毛が生えた
けがはえた
表現形容詞-語幹
標準
little more than
文例 · 用例
東海美人といふと何だか洒落れて居るが合せ目に毛が生えた滑稽な貝である。
— 長塚節 『鉛筆日抄』 青空文庫
その外、少年の顔を見る度に、それをするかと云い、小娘の顔を見る度に、或る体の部分に毛が生えたかと云うことを決して忘れない人は沢山ある。
— 森鴎外 『ヰタ・セクスアリス』 青空文庫
「要するに高等学校の雑誌に、少し毛が生えた程度のものだよ。
— 菊池寛 『無名作家の日記』 青空文庫
禿頭に産毛が生えた様な此旧城の変方などは、自分がモ少し文学的な男であると、『噫、汝|不来方の城よ※ 汝は今これ、漸くに覚醒し来れる盛岡三万の市民を下瞰しつつ、……文明の儀表なり。
— 石川啄木 『葬列』 青空文庫
どうやら調子よく行っている、この分なら相当の炭が得られそうな気持がする、消炭に毛が生えた程度でも我慢する、相当立派なものが出来れば、この冬は炭を買わないで間に合う、併せて、この方法を附近の農家に流行らせてもいい。

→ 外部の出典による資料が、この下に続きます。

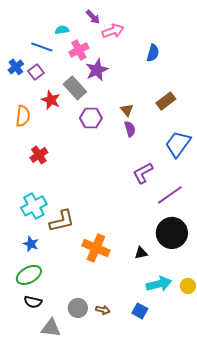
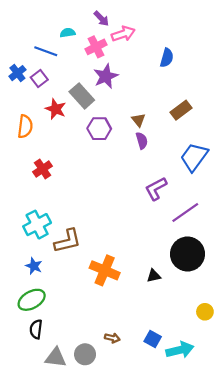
pink cross: (79, 50) -> (96, 47), moved
cyan arrow: (159, 284) -> (180, 350), moved
black semicircle: (33, 302) -> (36, 329), turned 84
gray circle: (78, 308) -> (85, 354), moved

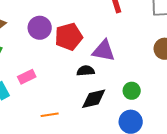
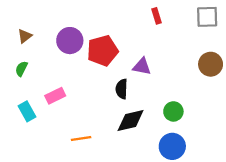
purple triangle: (104, 51) -> (142, 66), size x0.7
black semicircle: (86, 71) -> (122, 89), turned -84

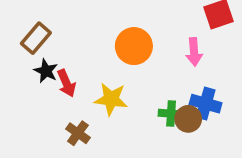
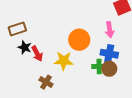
brown rectangle: (36, 38) -> (17, 29), turned 36
orange circle: (134, 46) -> (79, 40), moved
blue cross: (206, 104) -> (109, 54), moved

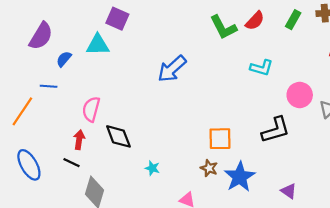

— 第一冊 植民地の巻 『百姓弥之助の話』 青空文庫
面勝というのは心臓に毛が生えたというような意味だろうか。
— 安吾・伊勢神宮にゆく 『安吾の新日本地理』 青空文庫
もし万一ミカンの実の中に毛が生えなかったならば、ミカンは食えぬ果実としてだれもそれを一顧もしなかったであろうが、幸いにも果中に毛が生えたばっかりに、ここに上等果実として食用果実界に君臨しているのである。
— 牧野富太郎 『植物知識』 青空文庫
「武蔵武蔵というが、あか児にすこし毛が生えたような餓鬼一人、何を怖れることがあろうぞ。